(538a) A New Optimization Based Approach For Protein Residue Contact Prediction

Predicting the residue contacts of a protein is an important component of protein structure prediction. It particularly plays an important role in first principles based approaches where no database information is used for the secondary and tertiary structure prediction. Residue contact prediction mainly focuses on the prediction of residue pairs which are far apart in the primary sequence of a protein but proximal in their three dimensional structure. A number of different methods have been developed to predict these non-local contacts. In a very broad sense, these techniques either use correlated mutations analysis or machine learning approach (hidden Markov models, neural networks etc.) [1-5].

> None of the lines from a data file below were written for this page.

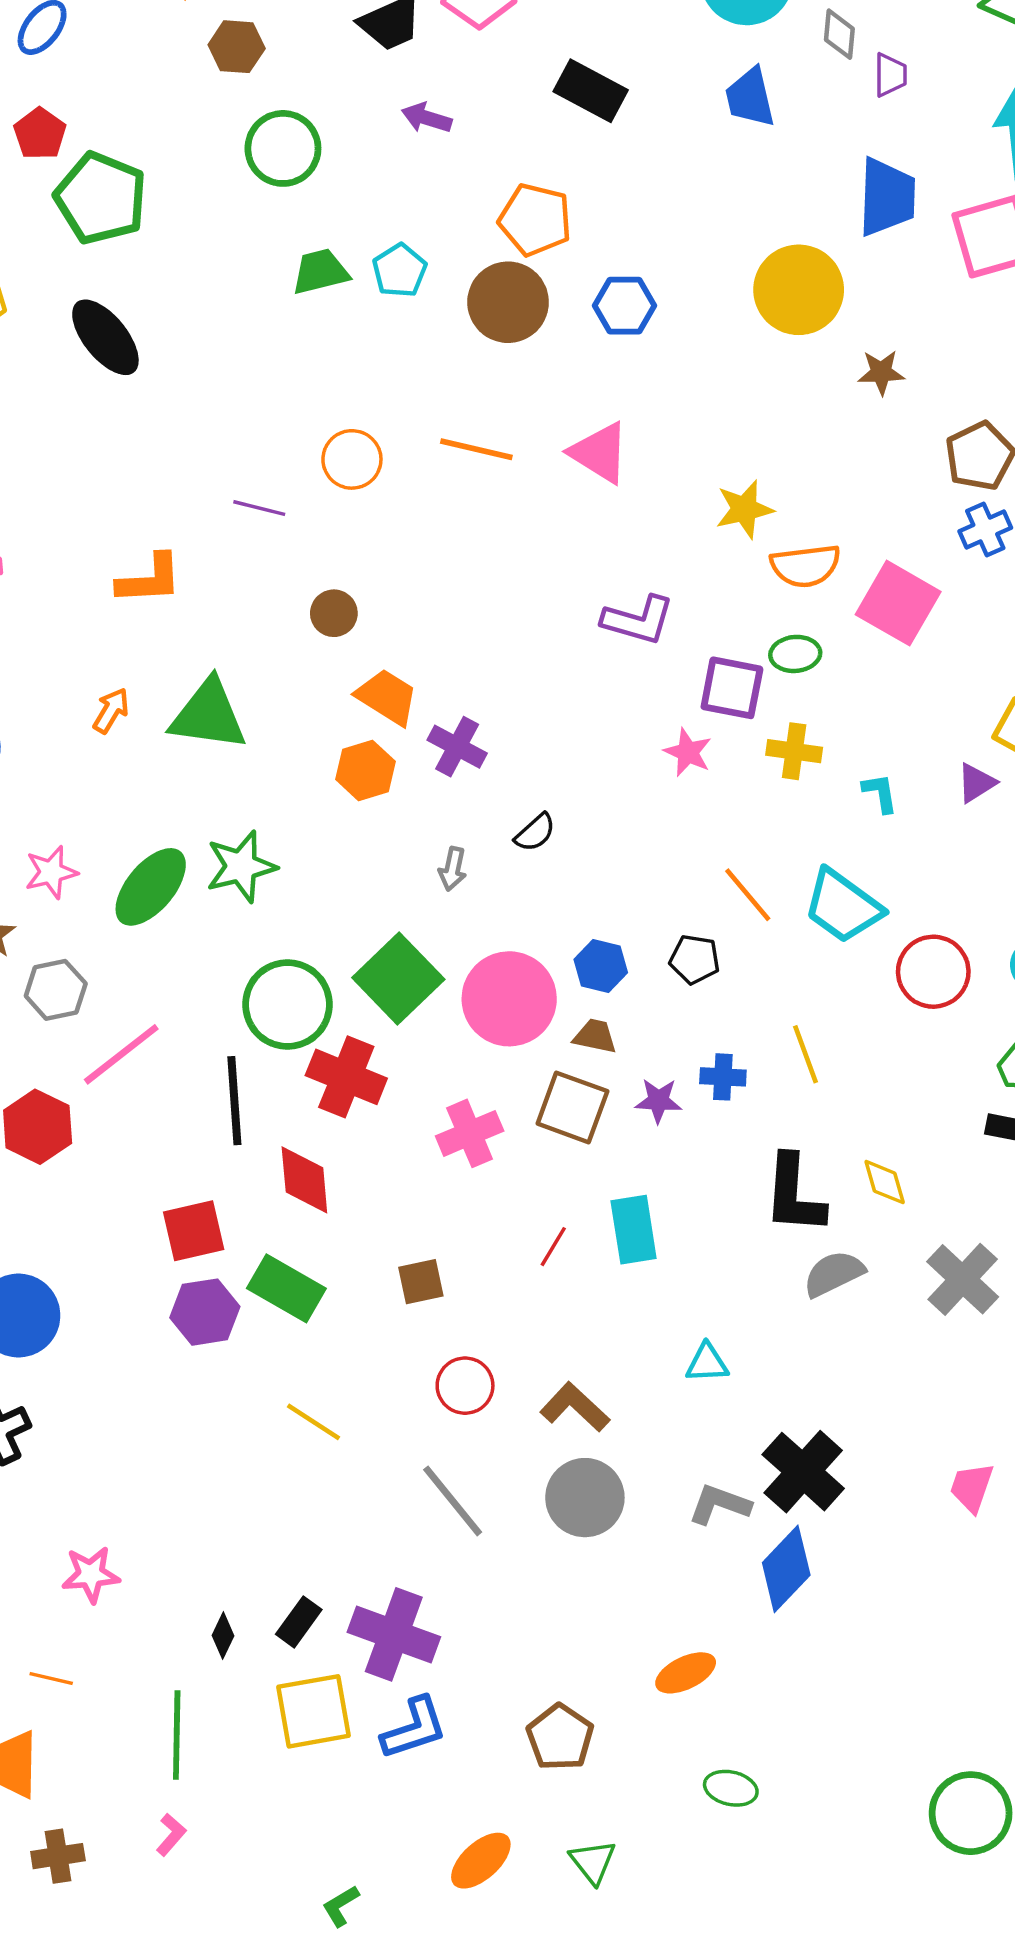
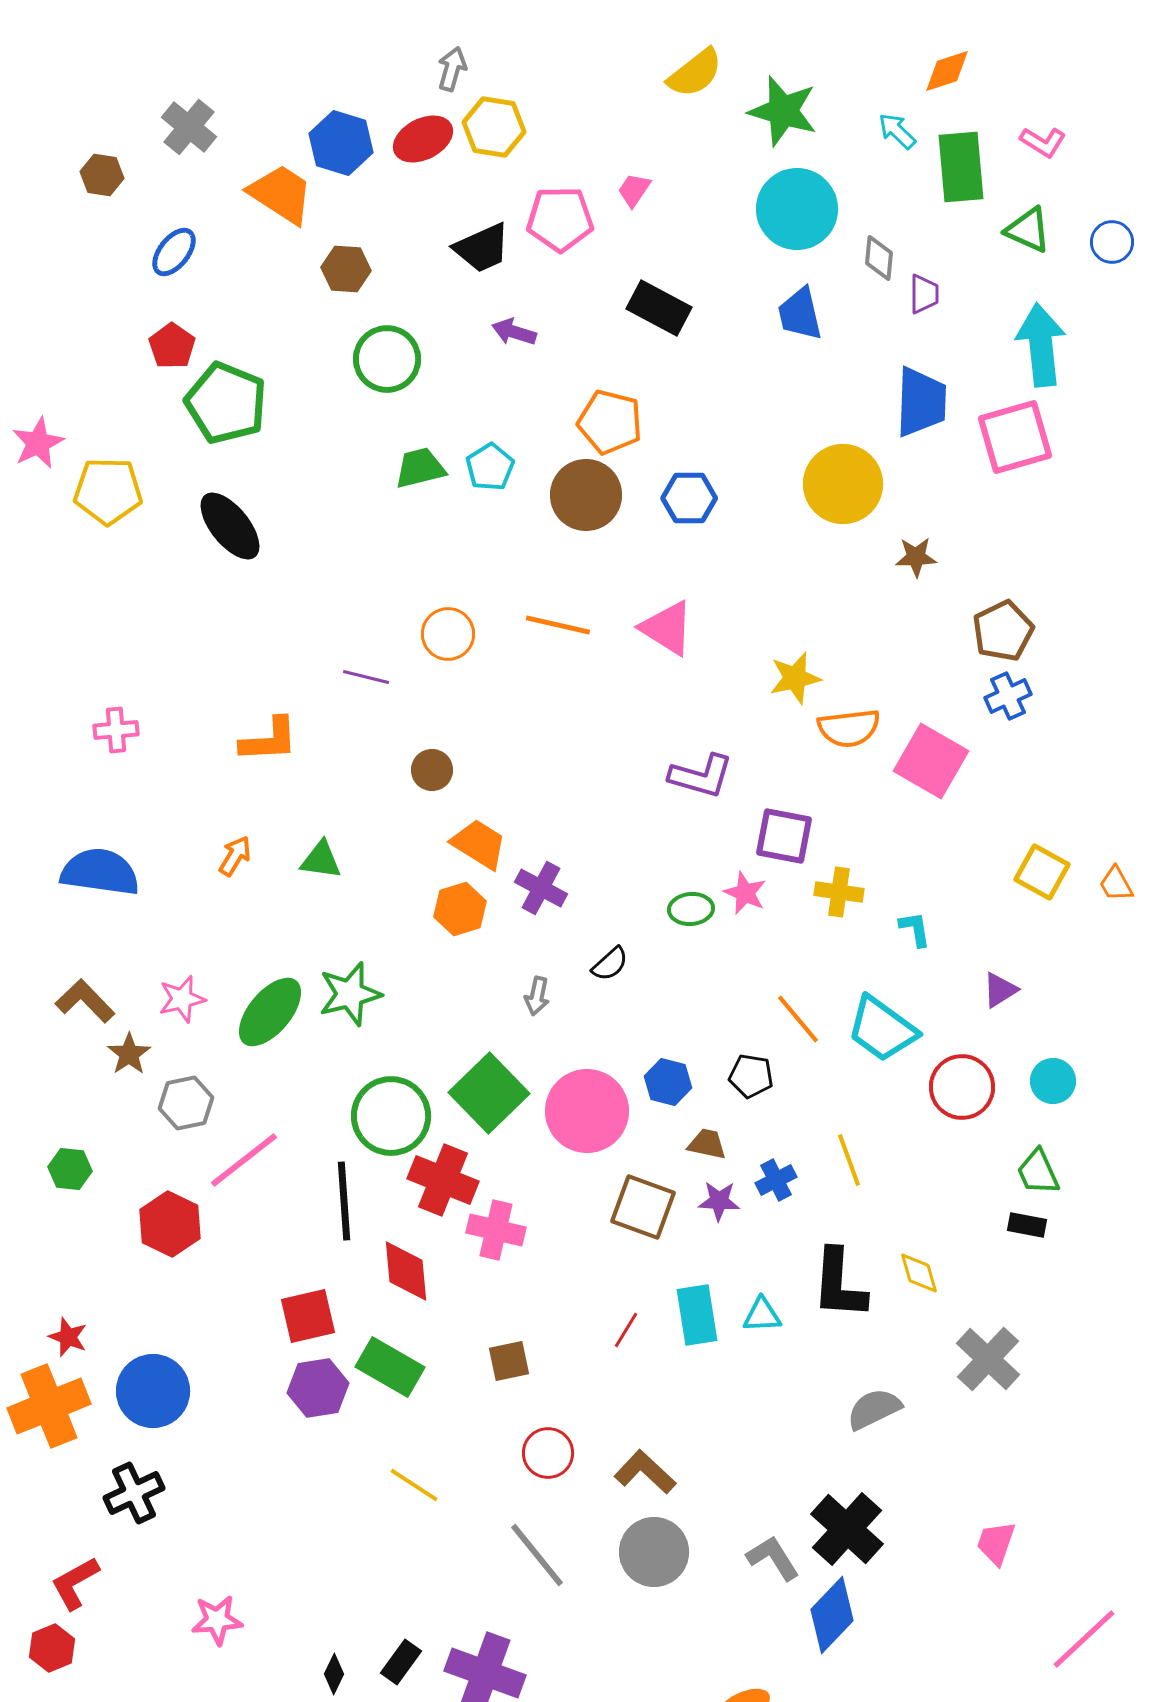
green ellipse: (795, 654) -> (691, 909), moved
green triangle: (208, 715) -> (321, 860), size x0.6
purple triangle: (976, 783) -> (1000, 990), moved
brown trapezoid: (595, 1036) -> (707, 1144), moved
blue cross: (723, 1077) -> (776, 1180), turned -30
pink cross: (470, 1133) -> (496, 1230), moved, turned 36
gray semicircle: (834, 1274) -> (874, 1409), moved
cyan triangle: (707, 1363) -> (762, 1315), moved
gray L-shape: (719, 1504) -> (773, 1558), turned 38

We have recently developed an optimization based method to predict the residue contacts of a protein. In this model, a Cα- Cα distance dependent force field [6] is used to assign contact energy for a particular contact based on the identity of the amino acids [7]. A contact is said to occur when the predicted distance between interacting residues is more than 3 Ǻ, and less than 9 Ǻ. This problem has been formulated as a mixed integer linear programming problem where the objective function is to minimize the contact energy. A set of constraints is also included in the model to produce physically possible contacts. Apart from predicting the non-local contacts, this method can also predict the topology of a protein and disulfide bridges (if present). This formulation not only offers the advantage of finding the residue contacts corresponding to the global minima, but it can also produce a rank-ordered list of residue contacts. A rank-ordered list like this helps in finding the most frequent contacts. It is also possible to encounter cases when some of the contacts are known a priori. The proposed formulation allows the user to add such problem specific biologically relevant information in a mathematical rigorous way. This model has been tested on a test set including α, β, and α+ β protein and the preliminary results are very encouraging.

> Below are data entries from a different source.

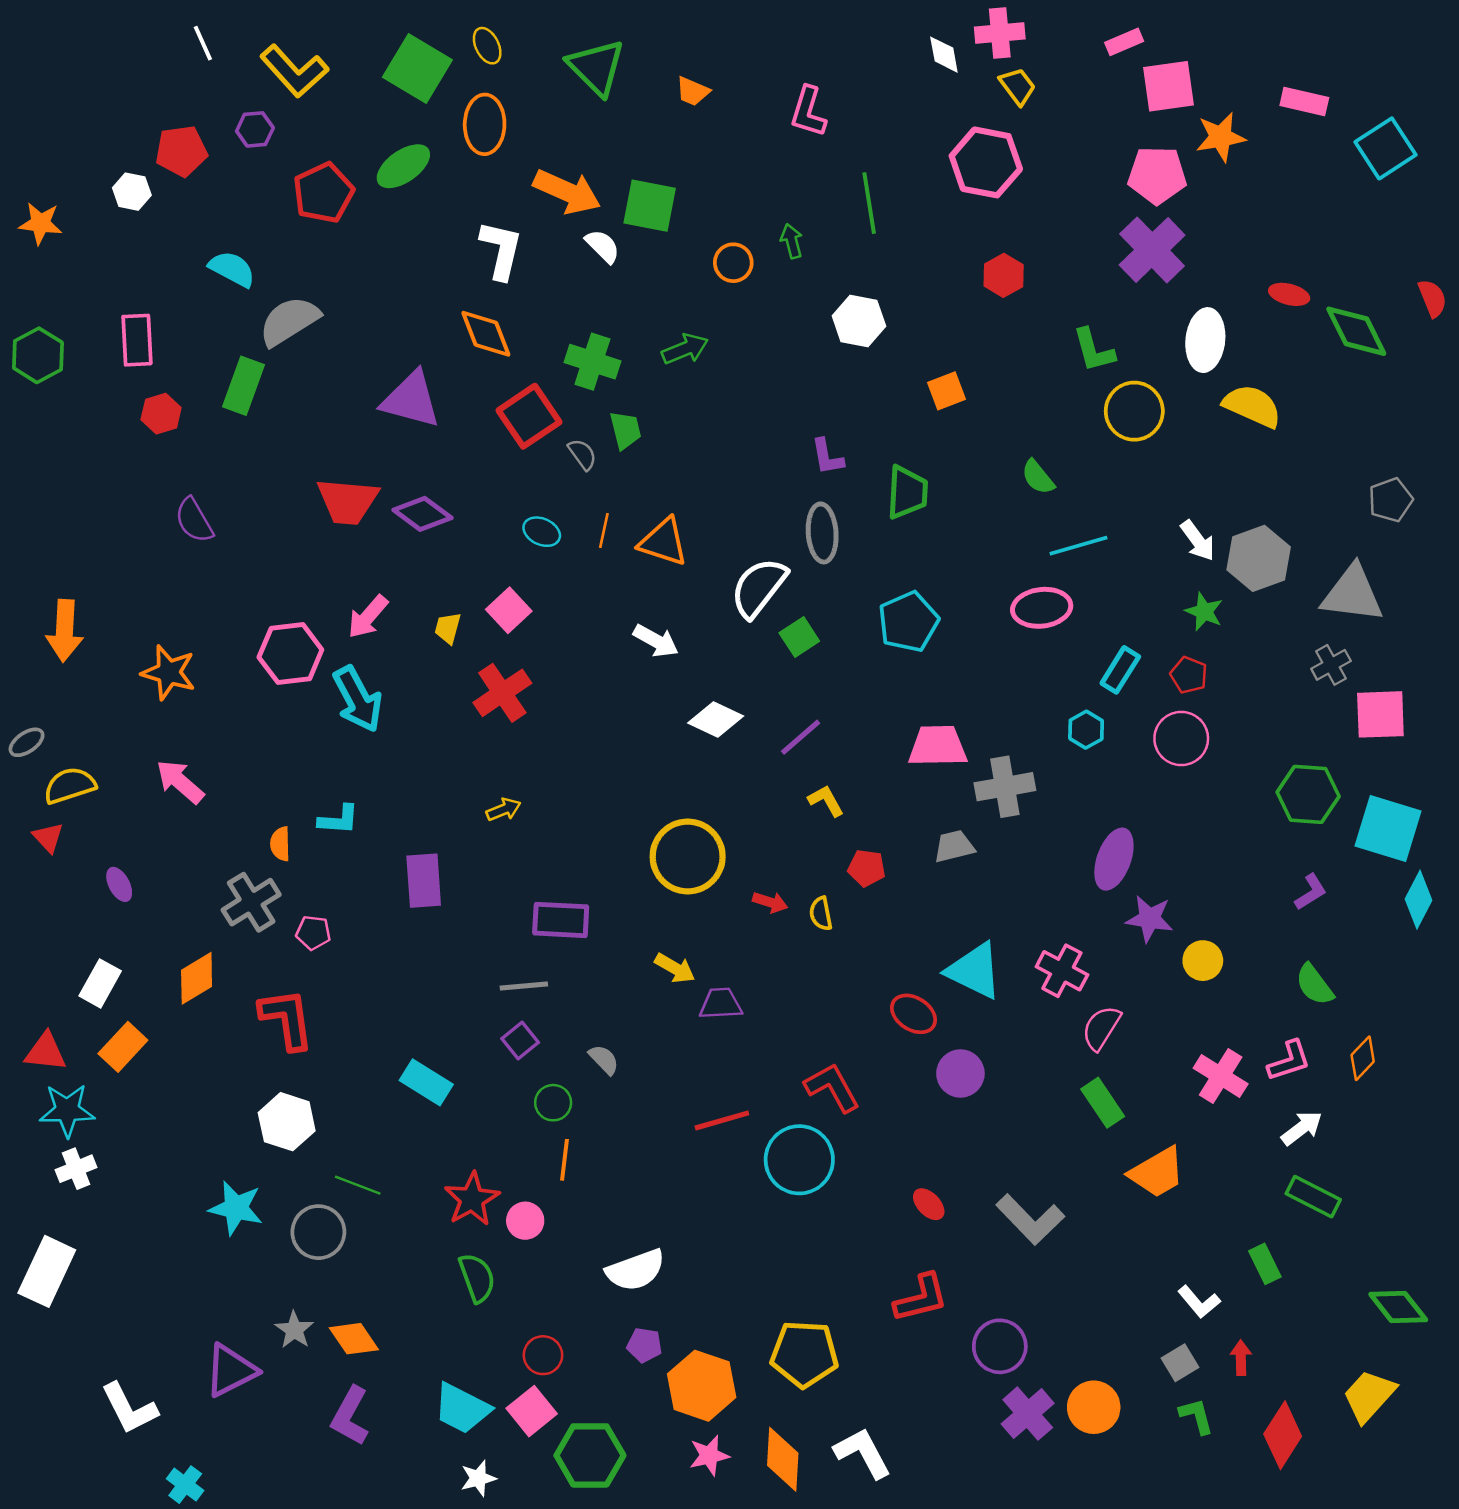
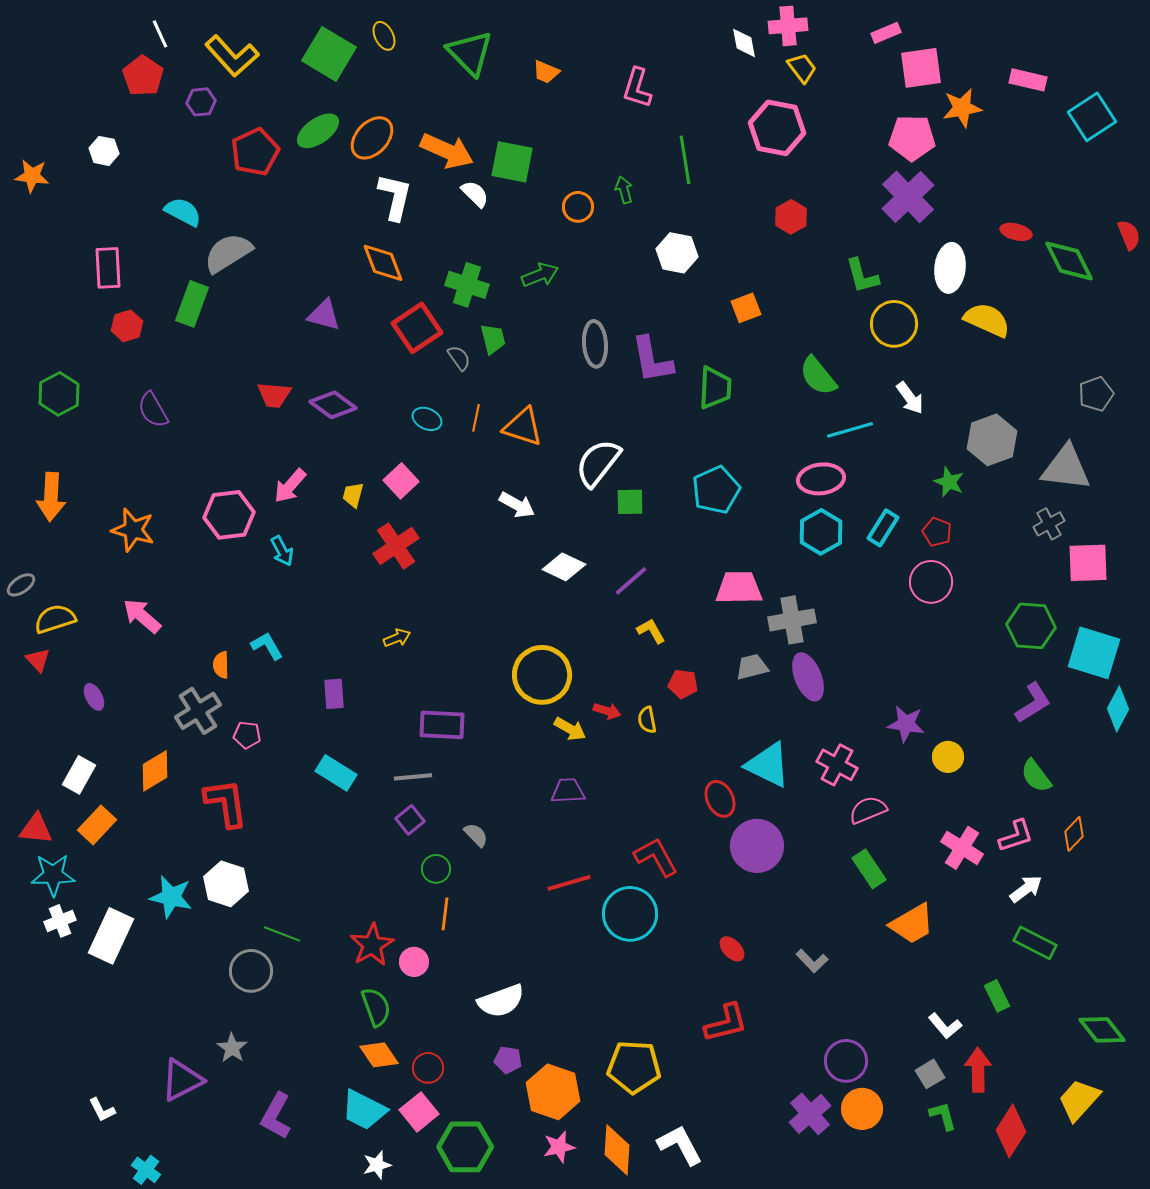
orange ellipse: (485, 124) -> (372, 138), moved, turned 42
red pentagon: (181, 151) -> (143, 76), moved, turned -30
green hexagon: (38, 355) -> (59, 394), moved
purple triangle: (411, 400) -> (324, 315), size x0.7
purple L-shape: (827, 457) -> (652, 360), size x1.6
green semicircle: (1038, 477) -> (818, 376), size x1.4
red trapezoid: (348, 501) -> (274, 395), size x0.7
gray ellipse: (822, 533) -> (595, 344), moved
white arrow: (1198, 541) -> (910, 398), moved
green square: (799, 637) -> (630, 502), turned 32
cyan arrow: (358, 699) -> (282, 551), size x0.6
cyan hexagon: (1086, 730) -> (821, 532), moved, size x1.5
cyan L-shape: (339, 820) -> (267, 646), turned -124
purple ellipse: (1114, 859) -> (808, 677), moved, turned -42
purple rectangle: (424, 881) -> (334, 694), size x0.7
purple L-shape: (1311, 892) -> (1033, 703), size x1.4
yellow arrow: (675, 968) -> (570, 729), moved
red ellipse: (913, 1014) -> (720, 799), turned 33
pink semicircle: (1101, 1028) -> (868, 810), turned 36
purple circle: (960, 1073) -> (757, 846), size x1.4
cyan rectangle: (426, 1082) -> (336, 773), moved
cyan star: (236, 1208) -> (171, 897), moved
gray L-shape: (1030, 1219) -> (812, 961), size x0.6
white rectangle: (47, 1271) -> (111, 936), moved
orange diamond: (354, 1339) -> (379, 1055), moved
purple circle: (1000, 1346) -> (846, 1061), moved
red arrow: (1241, 1358) -> (978, 1070), size x1.6
white L-shape: (129, 1408) -> (102, 1110), size x0.6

[1] Klepeis, J., and Floudas, C. A., 2003a, Prediction of Beta-Sheet Topology and Disulfide Bridges in Polypeptides. Journal of Computational Chemistry, 24: 191-208.

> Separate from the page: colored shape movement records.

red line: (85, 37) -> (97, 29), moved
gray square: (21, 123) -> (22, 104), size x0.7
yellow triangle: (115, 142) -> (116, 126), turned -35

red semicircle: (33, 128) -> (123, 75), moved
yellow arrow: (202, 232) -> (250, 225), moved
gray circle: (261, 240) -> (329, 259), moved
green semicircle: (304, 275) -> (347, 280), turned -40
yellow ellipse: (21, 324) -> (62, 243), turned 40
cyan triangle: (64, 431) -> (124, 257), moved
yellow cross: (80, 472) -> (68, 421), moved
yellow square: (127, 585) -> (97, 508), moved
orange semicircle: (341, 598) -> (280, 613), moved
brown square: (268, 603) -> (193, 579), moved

[2] Vicatos, S., Reddy, V. B., and Kaznessis, Y., 2005, Prediction of Distant Residue Contacts With the Use of Evolutionary Information. Proteins: Structure, Function, and Bioinformatics, 58: 935-949.

[3] Fariselli, P., Olema, O., Valencia, A., and Casadio. R, 2001, Progress in Predicting Inter-Residue Contacts of Proteins With Neural Networks and Correlated Mutations. Proteins: Structure, Function, and Genetics, 5: 157-162.

[4] Hamilton, N., Burrage, K., Ragan, M. A., and Huber, T., 2004, Protein Contact Prediction Using Patterns of Correlation. Proteins: Structure, Function, and Genetics, 56: 679-684.

[5] Cheng, J., and Baldi P., Improved Residue Contact Prediction Using Support Vector Machines and A Large Feature Set. BMC Bioinformatics, 56: 679-684.

[6] Rajgaria, R., McAllister, S. R., and Floudas, C.A., 2007, Development of A Novel High Resolution Cα- Cα Distance Dependent Force Field Using A High Quality Decoy Set. Proteins: Structure, Function, and Bioinformatics, 65: 726-742.

[7] Rajgaria, R., McAllister, S. R., and Floudas, C.A., 2007, In preparation.